In its quest to be on the forefront of an expected industry boom, Grover Beach approved a designated zone for medical marijuana-related businesses.
The Grover Beach City Council voted unanimously to allow medicinal marijuana businesses to operate in a 70-acre industrial area in the southwest part of the city. The land use ordinance creates an overlay zone that would allow indoor cultivation, nurseries, manufacturing, testing laboratories, transportation, delivery, distribution, and storage businesses, as well as up to four retail dispensaries. The ordinances apply to medical marijuana businesses only.
A dedicated zone for such businesses represents the only one of its kind in SLO County, making the city one of the most marijuana-friendly municipalities in the area. The vote represents a promising step forward for people like Todd Mitchell, who said that his company, Medicinal Greens Inc., hoped to invest at least $4 million and obtain a permit to operate in the zone.
“You are very far ahead of many cities,” he told the council during its Feb. 6 meeting.
But not everyone was sold on the idea. The Coastal Dance and Music Academy is also located within the zone. The academy provides preforming arts classes for adults and children. Speaking to the council, owner Kathy Schultz raised concern about the concentration of marijuana businesses in the zone near the academy.
“We believe the creation of a cannabis zone is a direct threat to the future of our business, the safety of the patrons, and the quality of life of those living in or near the marijuana zone,” she said.
Shultz advocated for spreading out cannabis activity throughout the city, as opposed to keeping it all confined to a single area.
But other business owners said they welcomed the new and potentially lucrative industry to the area.
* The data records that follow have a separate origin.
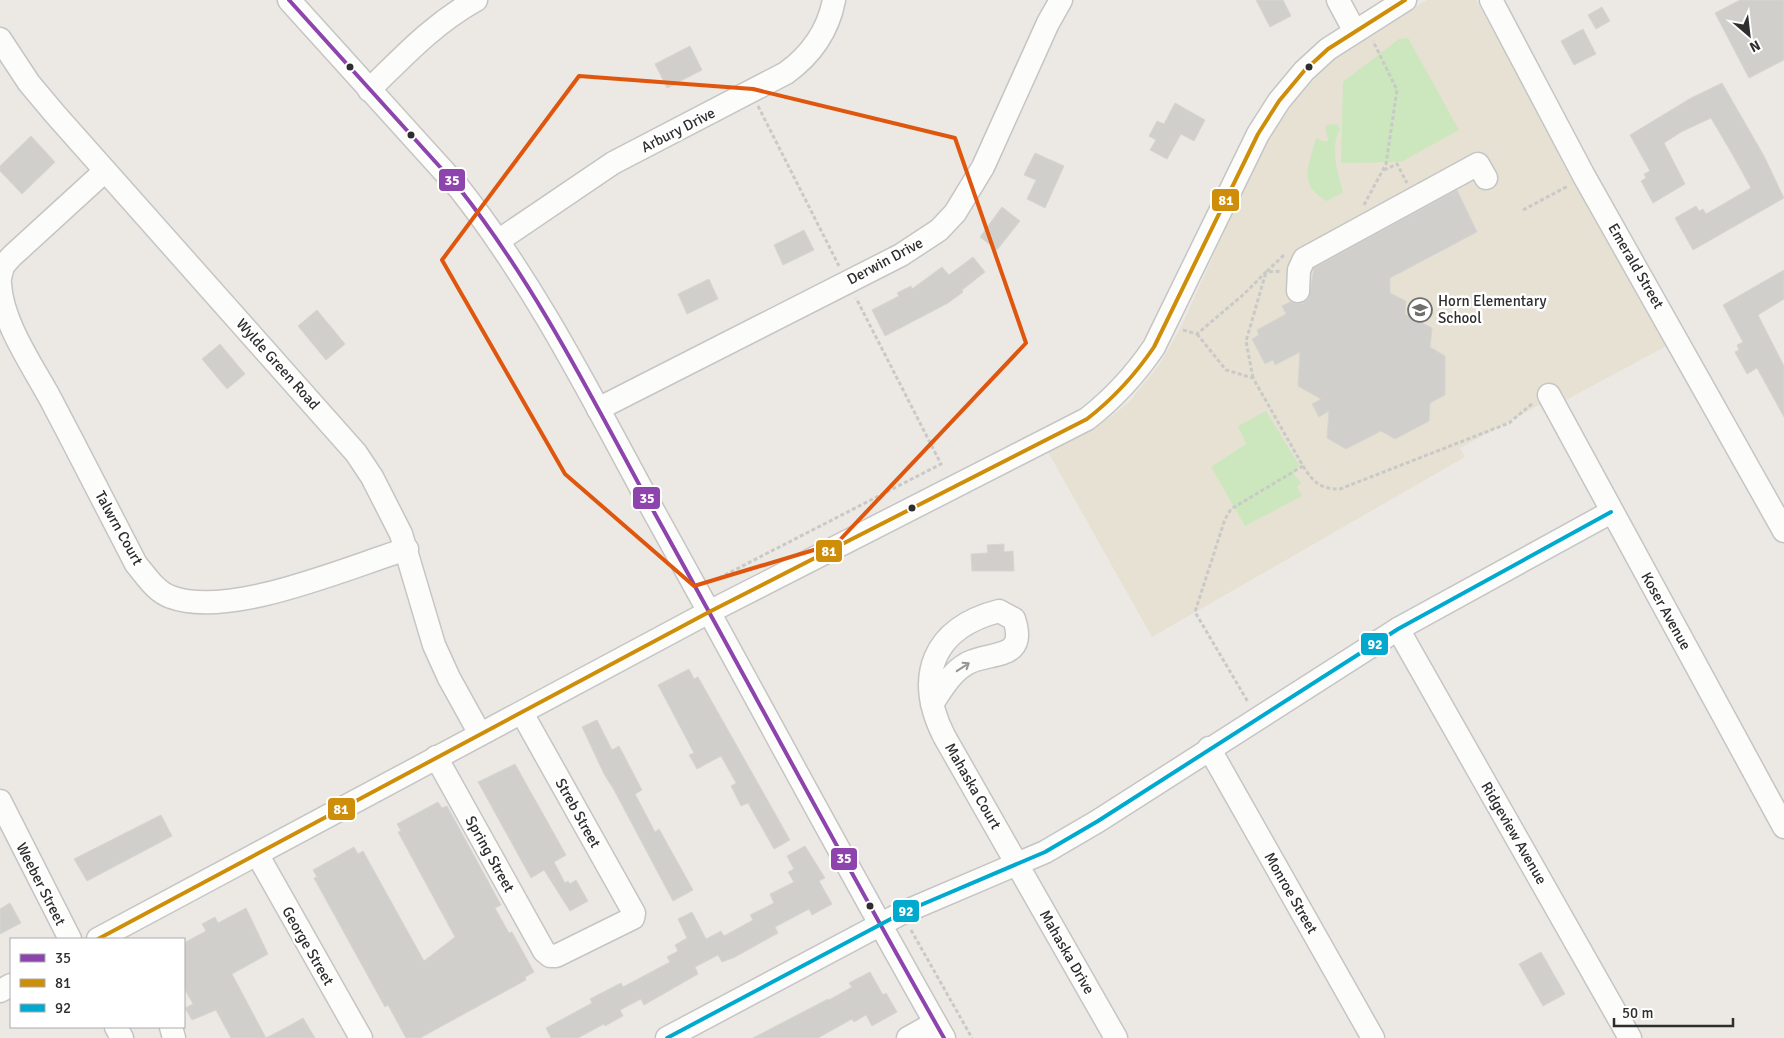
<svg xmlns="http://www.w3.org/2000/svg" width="1784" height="1038" font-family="Signika,sans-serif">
  <rect width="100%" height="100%" fill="#ece9e4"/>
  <path fill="#e6e1d3" d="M1427,0H1476L1670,344L1544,412L1539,405L1460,448L1465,457L1152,637L1048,452L1109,418L1128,403L1159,365L1181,327L1260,152L1296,98L1343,51L1379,26Z"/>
  <g fill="#cce7bd">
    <path d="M1408,38L1459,130L1401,162L1341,163L1343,82L1399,39Z"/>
    <path d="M1337,124L1340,129C1329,149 1338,172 1343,192L1327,201C1297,184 1309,166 1316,138L1325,142L1328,140L1325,125Z"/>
    <path d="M1266,411L1299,465L1294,474L1301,483L1297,487L1302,496L1245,526L1211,467L1246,444L1238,426Z"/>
  </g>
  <g fill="#d1cfcb" stroke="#d7d5d0">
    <path d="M1256,0H1283L1291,16L1270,27Z"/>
    <path d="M1740,0H1784V60L1749,78L1715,13Z"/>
    <path d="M1602,7L1610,21L1596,29L1588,15Z"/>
    <path d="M1583,29L1596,54L1574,65L1561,41Z"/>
    <path d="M690,46L702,70L667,88L655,64Z"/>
    <path d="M1722,83L1764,156L1784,198L1693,250L1675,218L1696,206L1699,211L1703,209L1706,214L1751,188L1731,152L1711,118L1681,132L1664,143L1685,184L1653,203L1641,181L1646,178L1644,174L1650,171L1630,135L1691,98Z"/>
    <path d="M1175,103L1205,120L1194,141L1181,134L1167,159L1150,150L1156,140L1149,136L1157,121L1164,124Z"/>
    <path d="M31,136L55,162L22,194L0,171V166Z"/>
    <path d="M1035,153L1064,166L1045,208L1027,199L1036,180L1024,175Z"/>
    <path d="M1457,190L1477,232L1390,278V293L1406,301L1405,314L1432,328L1430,347L1445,356V395L1430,403L1429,421L1395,439L1381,431L1346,449L1327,438L1329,411L1319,417L1312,404L1321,399L1298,386L1300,352L1275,365L1273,360L1265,364L1252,339L1259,335L1257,330L1286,314L1282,306L1290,302L1297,304L1304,303L1309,298L1314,268Z"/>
    <path d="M1002,207L1020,221L997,250L980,237Z"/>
    <path d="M804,230L814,250L783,265L774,245Z"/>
    <path d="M973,257L985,272L962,290L963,292L948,303L885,336L872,310L899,296L897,293L911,286L912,289L942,267L949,275Z"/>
    <path d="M1784,270V299L1758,315L1784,366V417L1757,368L1747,374L1737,356L1735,352L1739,350L1737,345L1743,342L1723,305Z"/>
    <path d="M709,279L718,299L687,314L678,294Z"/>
    <path d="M317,310L345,344L326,360L298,326Z"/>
    <path d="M220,344L245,374L227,389L202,359Z"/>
    <path d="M1004,544V552L1013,551L1014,571H972L971,554L988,553L987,545Z"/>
    <path d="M689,669L694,679L698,677L790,840L774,849L748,803L741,806L731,786L736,783L721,756L697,769L689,755L694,753L658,685Z"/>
    <path d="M597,720L612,750L619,746L642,790L635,794L655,832L659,829L693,890L673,901L614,790L604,774L582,727Z"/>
    <path d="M515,764L566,855L554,862L565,883L568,881L570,884L576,880L588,901L570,911L544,870L531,878L478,782Z"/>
    <path d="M438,802L442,808L447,806L501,905L495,908L509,933L512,932L534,972L525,977L526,980L420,1038H406L388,1005L385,1007L314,878L317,877L313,870L354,847L358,854L363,851L424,961L455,937L398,832L401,831L397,824Z"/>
    <path d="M161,815L172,836L87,881L74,859Z"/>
    <path d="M805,846L825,878L819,881L832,904L812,915L809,909L775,927L778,933L735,957L722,962L718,955L695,967L698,974L644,1005L641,999L620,1010L623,1016L605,1026L604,1024L578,1038H551L546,1028L592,1003L590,999L621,983L623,987L670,962L667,957L678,951L675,945L687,938L678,919L692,912L706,939L721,931L724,936L753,920L750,915L774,903L770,894L794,882L788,872L794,869L787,856Z"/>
    <path d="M10,903L21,923L0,934V909Z"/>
    <path d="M246,908L268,954L232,974L266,1038H231L216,1010L192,1020L185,1008L193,1004L184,988V943L206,931L202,924L215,917L218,923Z"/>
    <path d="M1541,952L1565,994L1543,1006L1519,964Z"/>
    <path d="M870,972L883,995L886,993L897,1012L872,1026L866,1015L854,1022L852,1019L818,1038H753L828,999L829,1000L852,987L849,983Z"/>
    <path d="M303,1018L315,1038H266L289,1026Z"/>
  </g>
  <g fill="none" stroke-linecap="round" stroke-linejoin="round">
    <g stroke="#c5c5c5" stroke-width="25">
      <g id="minor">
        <path d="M289,0L459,188C537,287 594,402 654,512C751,687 845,864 944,1038"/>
        <path d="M1338,0L1354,30"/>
        <path d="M1491,0L1584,176L1784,531"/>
        <path d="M0,39L29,83L55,114L356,453L372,477L401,534L434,645L449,678L480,734"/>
        <path d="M369,90C404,56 432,25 476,0"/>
        <path d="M498,241L613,163L786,73C811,55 828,31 834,0"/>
        <path d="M0,278L3,266L12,256L105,171"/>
        <path d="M0,284C2,322 32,365 50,398C79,453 107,508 136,564C146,576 156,592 171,597C230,619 348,567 407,549"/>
        <path d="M1298,291L1299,270L1304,259L1478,164L1486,178"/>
        <path d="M1549,395L1784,827"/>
        <path d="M598,409L901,255L939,230L955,213L983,167L1048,23L1061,0"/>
        <path d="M1398,629L1630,1038"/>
        <path d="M932,704C942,689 951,672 968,663C991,651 1028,661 1014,619L999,611C933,628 914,676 944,736L1116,1038"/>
        <path d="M1209,748L1373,1038"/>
        <path d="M436,757L544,951L550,956H556L633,918L634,913L522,713"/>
        <path d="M0,801L70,939"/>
        <path d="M257,854L361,1038"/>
        <path d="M98,939L709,612L1087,419C1114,398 1135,375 1154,347L1258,134L1279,101L1304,71L1328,49L1405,0"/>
        <path d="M0,991L11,985"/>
        <path d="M116,1027L122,1038"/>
        <path d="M171,1027L174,1038"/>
        <path d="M667,1038L902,913L1045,852L1098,821L1398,629L1611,512"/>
        <path d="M908,1038L935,1023"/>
      </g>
    </g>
    <g stroke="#c9c9c8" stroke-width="3" stroke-dasharray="4 2.5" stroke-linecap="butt">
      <path d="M758,106L839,266"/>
      <path d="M1384,170L1397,164L1407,183"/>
      <path d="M1364,205L1386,164L1397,90L1373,41"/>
      <path d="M1523,210L1568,186"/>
      <path d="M1183,330L1197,334L1244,294L1266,272L1282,271"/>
      <path d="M1197,334L1226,370L1253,378L1303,466L1231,509L1225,519L1195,612L1248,702"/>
      <path d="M1253,378L1246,341L1266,272L1284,255"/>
      <path d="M1303,466C1313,482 1320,489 1340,489L1509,423L1533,403"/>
      <path d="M719,578L941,464L856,298"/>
      <path d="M911,930L972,1038"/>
    </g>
    <use href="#minor" stroke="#fcfcfb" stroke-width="22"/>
    <g stroke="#fff" stroke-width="8">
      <path id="bus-1" d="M289,0L459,188C537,287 594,402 654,512C751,687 845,864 944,1038"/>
    </g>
    <g stroke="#fff" stroke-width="8">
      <path id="bus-2" d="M98,939L709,612L1087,419C1114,398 1135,375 1154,347L1258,134L1279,101L1304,71L1328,49L1405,0"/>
    </g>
    <g stroke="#fff" stroke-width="8">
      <path id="bus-3" d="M667,1038L902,913L1045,852L1098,821L1398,629L1611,512"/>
    </g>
    <use href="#bus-1" stroke="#8e44ad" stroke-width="4"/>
    <use href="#bus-2" stroke="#cf8e09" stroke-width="4"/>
    <use href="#bus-3" stroke="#00a9ce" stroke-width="4"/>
  </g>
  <defs><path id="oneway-shaft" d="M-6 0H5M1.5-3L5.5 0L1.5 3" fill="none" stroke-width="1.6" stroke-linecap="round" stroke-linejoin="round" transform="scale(1.25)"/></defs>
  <use stroke="#959594" href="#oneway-shaft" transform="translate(963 667) rotate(-33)"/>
  <path fill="none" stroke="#df570e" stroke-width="4" stroke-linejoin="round" d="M579,76L753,89L955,138L1026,343L837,543L694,586L565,474L442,260Z"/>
  <defs>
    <g id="school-ring" transform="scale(1.25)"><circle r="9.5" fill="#fff" stroke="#706f6e" stroke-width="1.5"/><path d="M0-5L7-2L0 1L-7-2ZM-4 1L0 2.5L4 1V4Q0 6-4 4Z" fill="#706f6e"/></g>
  </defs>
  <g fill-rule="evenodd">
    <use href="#school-ring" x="1420" y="310"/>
  </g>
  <g fill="#2e2e2e" stroke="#fff" stroke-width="2">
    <circle cx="350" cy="67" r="4.5"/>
    <circle cx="1309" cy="67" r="4.5"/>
    <circle cx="411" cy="135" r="4.5"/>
    <circle cx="912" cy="508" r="4.5"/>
    <circle cx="870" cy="906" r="4.5"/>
  </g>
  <g text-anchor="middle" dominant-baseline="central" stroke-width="5" stroke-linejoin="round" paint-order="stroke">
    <g font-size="15" fill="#2e2e2e" stroke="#fff">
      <text transform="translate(678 130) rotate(-27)">Arbury Drive</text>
      <text transform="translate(885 261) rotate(-28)">Derwin Drive</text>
      <text transform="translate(1636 266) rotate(60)">Emerald Street</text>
      <text transform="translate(278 364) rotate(48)">Wylde Green Road</text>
      <text transform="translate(119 528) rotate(61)">Talwrn Court</text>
      <text transform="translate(1666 611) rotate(61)">Koser Avenue</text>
      <text transform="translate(973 786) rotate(60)">Mahaska Court</text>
      <text transform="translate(578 813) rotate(61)">Streb Street</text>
      <text transform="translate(1514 833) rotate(60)">Ridgeview Avenue</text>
      <text transform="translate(490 854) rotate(61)">Spring Street</text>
      <text transform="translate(41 884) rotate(63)">Weeber Street</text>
      <text transform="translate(1291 893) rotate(60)">Monroe Street</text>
      <text transform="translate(308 946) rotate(60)">George Street</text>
      <text transform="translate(1067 952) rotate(60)">Mahaska Drive</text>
    </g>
    <g font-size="15" fill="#2e2e2e" stroke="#fff" text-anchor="start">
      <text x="1438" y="301">Horn Elementary<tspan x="1438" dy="17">School</tspan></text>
    </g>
  </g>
  <g stroke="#fff" stroke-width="2">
    <rect x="438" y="168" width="28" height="24" rx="5" fill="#8e44ad"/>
    <rect x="1211" y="188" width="29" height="24" rx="5" fill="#cf8e09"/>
    <rect x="632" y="486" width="29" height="24" rx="5" fill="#8e44ad"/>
    <rect x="815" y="539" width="28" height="24" rx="5" fill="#cf8e09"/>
    <rect x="1360" y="632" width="29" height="24" rx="5" fill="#00a9ce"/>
    <rect x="327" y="797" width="29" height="24" rx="5" fill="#cf8e09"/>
    <rect x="830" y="847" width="28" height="24" rx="5" fill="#8e44ad"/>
    <rect x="892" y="899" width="28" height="24" rx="5" fill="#00a9ce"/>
  </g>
  <g font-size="14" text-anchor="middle" font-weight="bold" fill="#fff">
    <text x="452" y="185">35</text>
    <text x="1226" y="205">81</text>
    <text x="647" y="503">35</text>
    <text x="829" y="556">81</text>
    <text x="1375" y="649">92</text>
    <text x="341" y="814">81</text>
    <text x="844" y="863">35</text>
    <text x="906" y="916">92</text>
  </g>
  <rect x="10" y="938" width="175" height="90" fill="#ffffff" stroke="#ababab"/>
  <rect x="20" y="954" width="25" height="8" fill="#8e44ad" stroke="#ababab"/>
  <text x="55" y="963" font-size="15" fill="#2e2e2e">35</text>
  <rect x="20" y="979" width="25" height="8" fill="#cf8e09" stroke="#ababab"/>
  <text x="55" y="988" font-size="15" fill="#2e2e2e">81</text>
  <rect x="20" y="1004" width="25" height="8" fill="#00a9ce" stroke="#ababab"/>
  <text x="55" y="1013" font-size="15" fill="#2e2e2e">92</text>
  <g transform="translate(1749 35) rotate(152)" stroke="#ffffff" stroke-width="4" paint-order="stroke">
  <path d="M0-4L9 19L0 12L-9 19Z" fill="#2e2e2e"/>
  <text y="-8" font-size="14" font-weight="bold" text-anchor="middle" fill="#2e2e2e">N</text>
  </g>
  <path d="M1614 1018v8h119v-8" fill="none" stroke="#2e2e2e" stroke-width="2.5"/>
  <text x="1622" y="1018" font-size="15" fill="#2e2e2e" stroke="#ffffff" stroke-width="4" paint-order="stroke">50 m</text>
</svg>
Laurie Pippin who owns an automotive shop with her husband in the zone, said she “totally supported” the vision of the council and Mayor John Shoals.
“This is a huge opportunity for Grover Beach,” Pippin said. “We all drive the same roads, and everyone wants everything better, but the revenue is just not there.”
That revenue will likely come from a voter-approved marijuana tax. The council also approved the tax at its Feb. 6 meeting, which includes a 5 percent gross receipts tax on medical marijuana sales, a 10 percent gross receipts tax on future recreational marijuana sales, and a $25 per-square-foot tax on cultivation up to 5,000 square feet and $10 per additional square-foot. The tax could bring between $1 million and $2 million of additional revenue per year to the city.
While Grover Beach looked to open the doors to the marijuana industry, neighboring Pismo Beach moved forward with its efforts to restrict it. As part of its consent agenda, the Pismo Beach City Council formally approved a ban on several commercial marijuana activities, including outdoor cultivation, manufacturing, laboratory testing, labeling, storing, and wholesale distribution or retail of cannabis.
The recent votes have created a variety of marijuana-related ordinances within the Five Cities area, with Grover Beach, Pismo Beach, and Arroyo Grande all adopting differing ordinances.
Connie McLaughlin, CEO of nonprofit cooperative Sweet Green Apothecary, said Grover Beach’s ordinance was a “very good starting point,” but added that the patchwork of marijuana ordinances in South SLO County could make things difficult for the industry to continue to grow.
“It is very challenging. More than challenging,” she said. “I don’t know how people go forward with any real confidence.”